China and Canada have engaged in comprehensive talks focusing on enhancing their trade relations and regional economic collaboration. Key participants included China’s chief trade negotiator Li Chenggang, Saskatchewan Premier Scott Moe, and Kody Blois, Parliamentary Secretary to the Canadian Prime Minister.
Efforts to Boost Cooperation
The discussions indicate efforts to boost cooperation at both federal and provincial levels. Areas of interest ranged from agriculture to energy, showing a mutual interest in strengthening ties across various sectors.
We see these renewed trade talks as a positive catalyst for the Canadian dollar. With the CAD/USD exchange rate struggling below 0.73 for much of 2025, this development signals a potential reversal. Derivative traders should consider call options on CAD futures, anticipating a move higher against the US dollar.

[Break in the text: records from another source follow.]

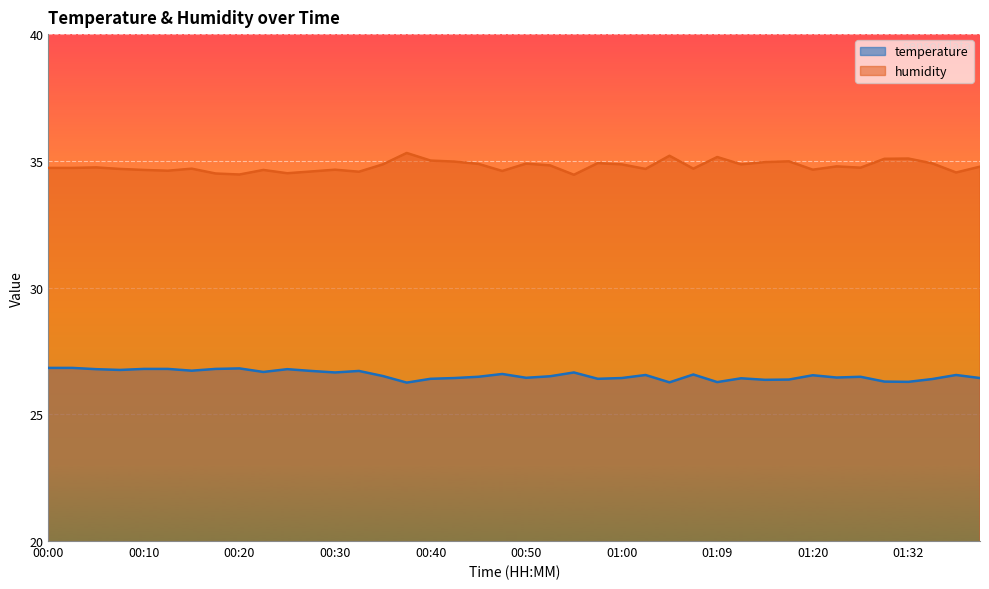

True or false: humidity has more than 2 interior local peaks.

True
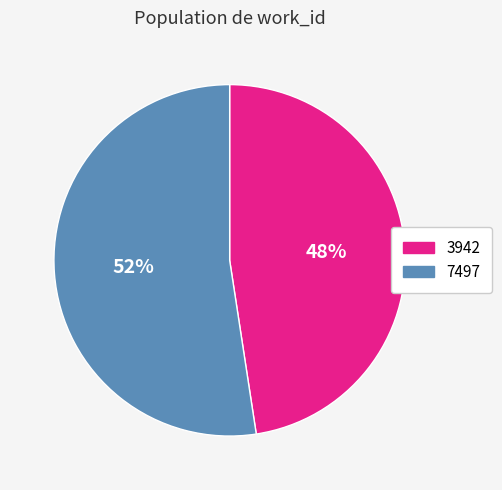

What is the largest slice in the pie chart?

7497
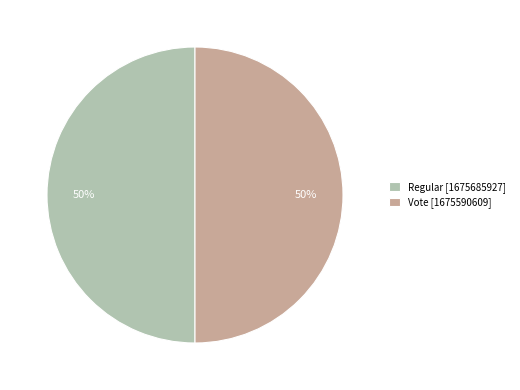

How many segments does this pie chart have?

2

The specific mention of Saskatchewan’s premier points directly to agricultural commodities. We are particularly focused on canola and potash futures, as China has historically been a major buyer. Given that Statistics Canada data from earlier this year showed a 12% year-over-year dip in canola exports to China, any sign of improved relations could cause a sharp price rally.
For the energy sector, we believe this news reduces downside risk for Canadian oil and natural gas producers. Global energy markets have been soft, with WTI crude prices falling below $70 a barrel last month, and a stronger purchasing relationship with China would provide a much-needed demand floor. Traders could respond by selling out-of-the-money put options on major Canadian energy stocks to collect premium.
Impact on Market Volatility
We anticipate this news will also lower implied volatility in the broader Canadian market. The S&P/TSX 60 Volatility Index (VIXC) has been elevated, but these talks suggest a more stable economic outlook. This environment favors strategies that profit from declining volatility, such as selling strangles on the index.
However, we must remember that similar discussions have faltered before, particularly during the strained period between 2019 and 2023. Headlines do not always translate into immediate policy, so traders should use defined-risk strategies. Consider using bull call spreads on relevant sector ETFs rather than buying naked calls, which limits potential losses if the talks stall.